We’ve been asking questions here at East Brentwood in a summer series “Questions + Courage = Faith” based on questions submitted and voted on. This Sunday we tackle what I call the Big Question”: “Why?” As in: “Does God will evil and suffering in the world and in our lives?” This question got a lot of votes, even though I think of religion these days refuses to acknowledge the reality of suffering. As William Willimon wrote in his book Thank God It’s Friday, church these days doesn’t “do too well in the dark.”
I have been perusing the texts of scripture and coming across the obvious texts related to the theme of tragedy and suffering, among them: the Book of Job; the story of the tragedy of the collapse of the tower of Siloam (Luke 13). I also came across Psalm 29 and its line: “The voice of the Lord is over the water.” Last week I was at the happy occasion of a family wedding. While that happy family occasion was happening I heard news of the duckboat tragedy in Branson, MO where 17 people drowned in the lake after high winds capsized the boat.

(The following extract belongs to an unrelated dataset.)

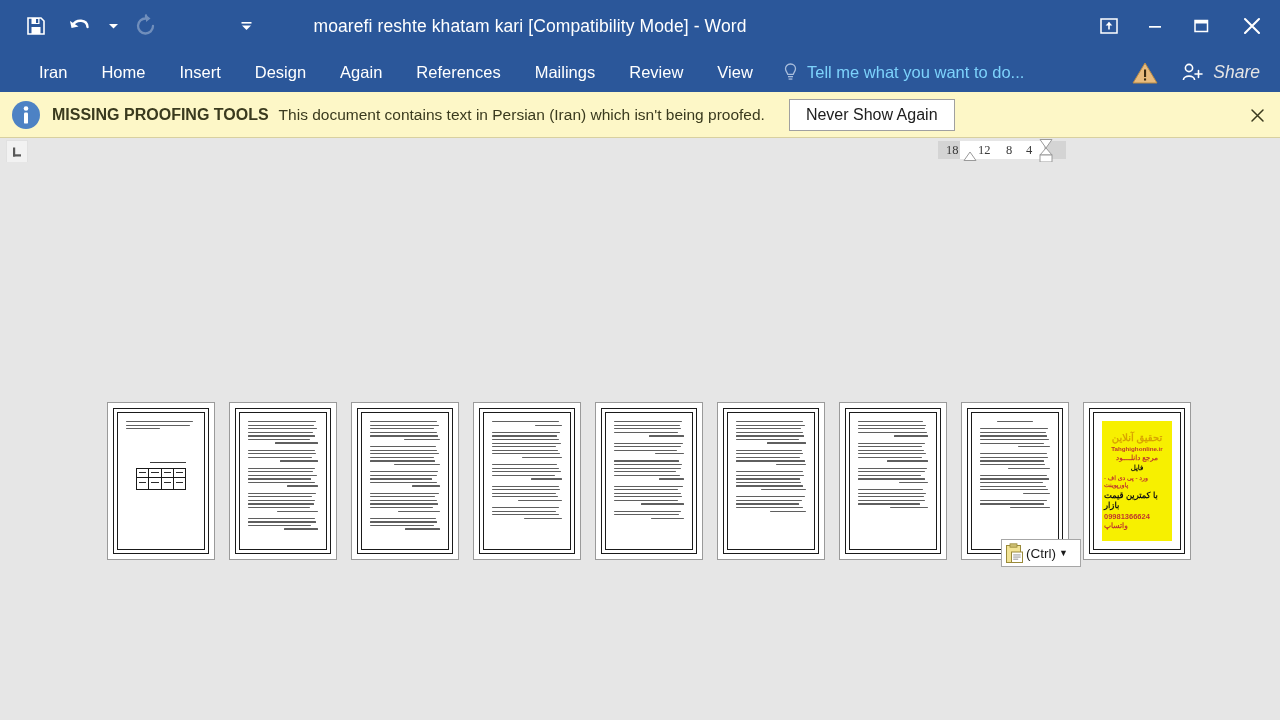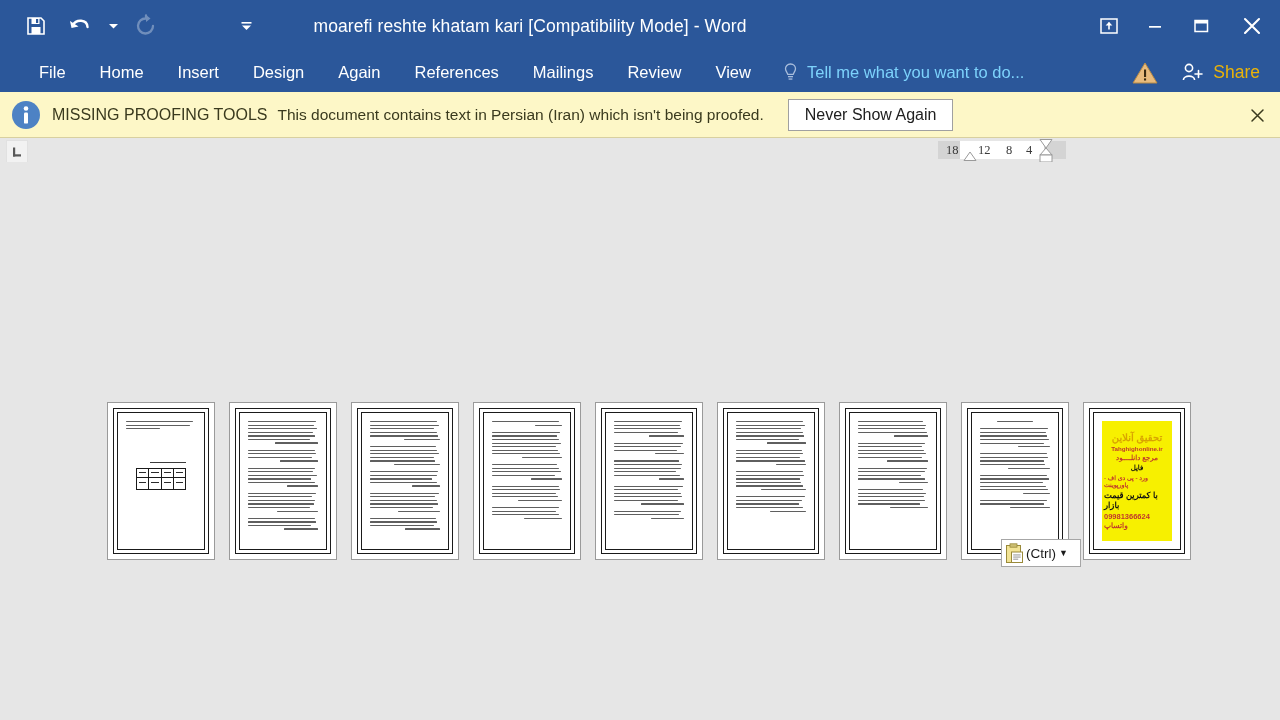"File" div.tab { text: File -> Iran }
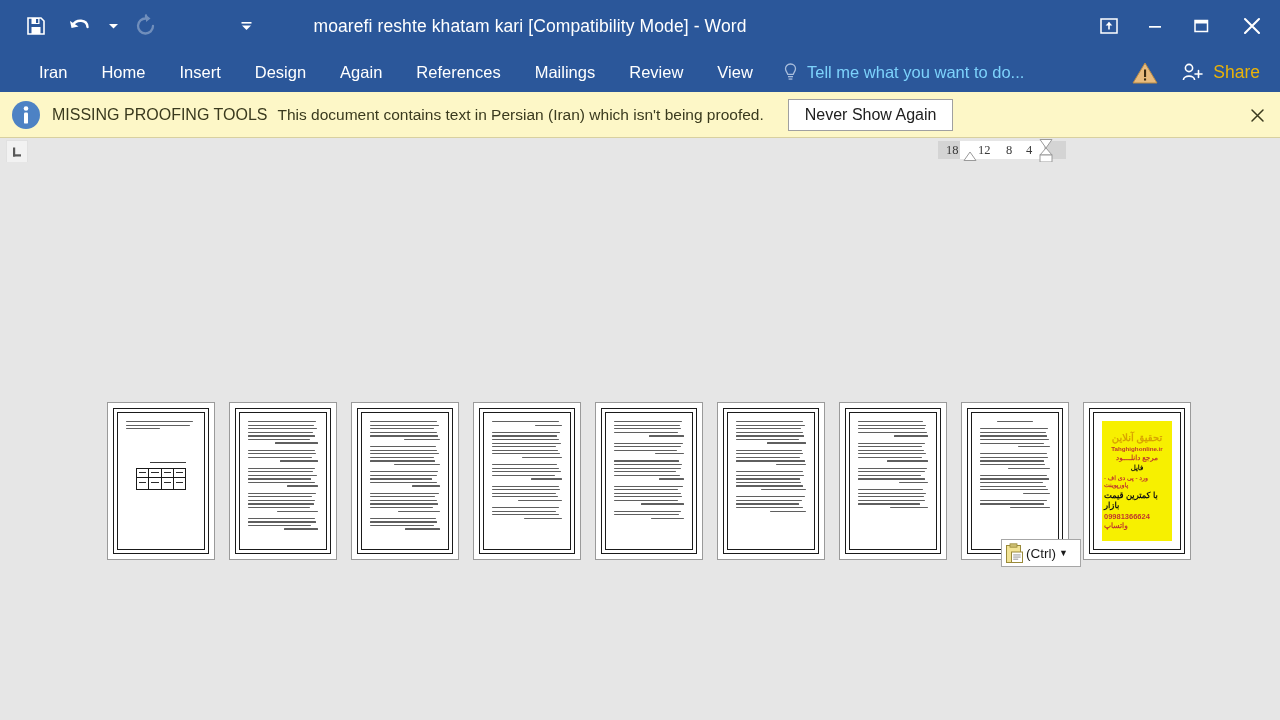"Share" .share-text { color: #eab308 -> #e5e5e5; font-style: none -> italic }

Nine of the perished were from one family. The words of the psalmist intersect with the pain of this story and present us with the big question: Why did God do this or allow it to happen. Tia Coleman lost 7 family members -- all of her children. Coleman said she’s never been through something this difficult. "I don't know if there's a recovery from it," she said. She said she’s been getting through the tragedy with a lot of prayers, and thanked the support of family members and friends. "Going home, I already know, is going to be completely difficult. I don’t know how I’m going to do it," Coleman said. "Since I’ve had a home, it’s always been filled with little feet and laughter, and my husband."
In the course of getting ready for this sermon, I have come across the stories and resources shared by remarkable people and communities of people who have faced great suffering and tragedy and have much to share. I pass these on to you in the hope that they are helpful if you are facing suffering and tragedy or that you may be helpful to a friend undergoing an experience of darkness.
Fresh Air’s Terry Gross’ Interview with Duke Divinity School Professor Kate Bowler about her book Everything Happens for a Reason and Other Lies I’ve Loved. It’s a memoir about Kate Bowler - a religion professor and young mother - having colon cancer that metastasized, and being told she had a little time to live but then finding an experimental immunotherapy treatment that seems to be helping. The interview, as is the book, is about how her illness has affected her religious practice, and how her religious practice has affected how she deals with her illness. This is a fantastic interview. (Click here for the manuscript.)
Here is a blog curated by a bereaved parent called Still Standing. I commend to you a list of Six Things One Should Never Say to a Bereaved Parent. If you have a friend who is facing the inconsolable loss of a child, this could be a great resource to help you be there in a supportive way. (Click here for the blog.)
·Among a resource I have come back to time and time again is Lament for a Son, by Nicholas Wolterstorff (Eerdmans, 1987). A Yale philosopher writes poetically, honestly and authentically about the death of his 25-year-old son who died in a climbing accident. His diary entries speak “To the most agonized question I have ever asked I do not know the answer. I do not know why God would watch him fall.” (Click here for more information on the book.)
Faith dares to ask the big question. Faith is not afraid to ask, “Why is this happening? Where is God in this?” Faith sees in those questions themselves a deep trust. Faith understands and experiences God, God’s mercy and love and kindness, even in the experiences of God’s silence and absence.
I have book learning on this subject and I have had the privilege of carrying a flashlight beside families as they have walked through the darkness of pain and loss and suffering. Not having the unimaginable experience of having lost a child or faced incurable disease, I am grateful for all those who have struggled so honestly and faithfully with the biggest and most profound questions of all, especially this Big Question.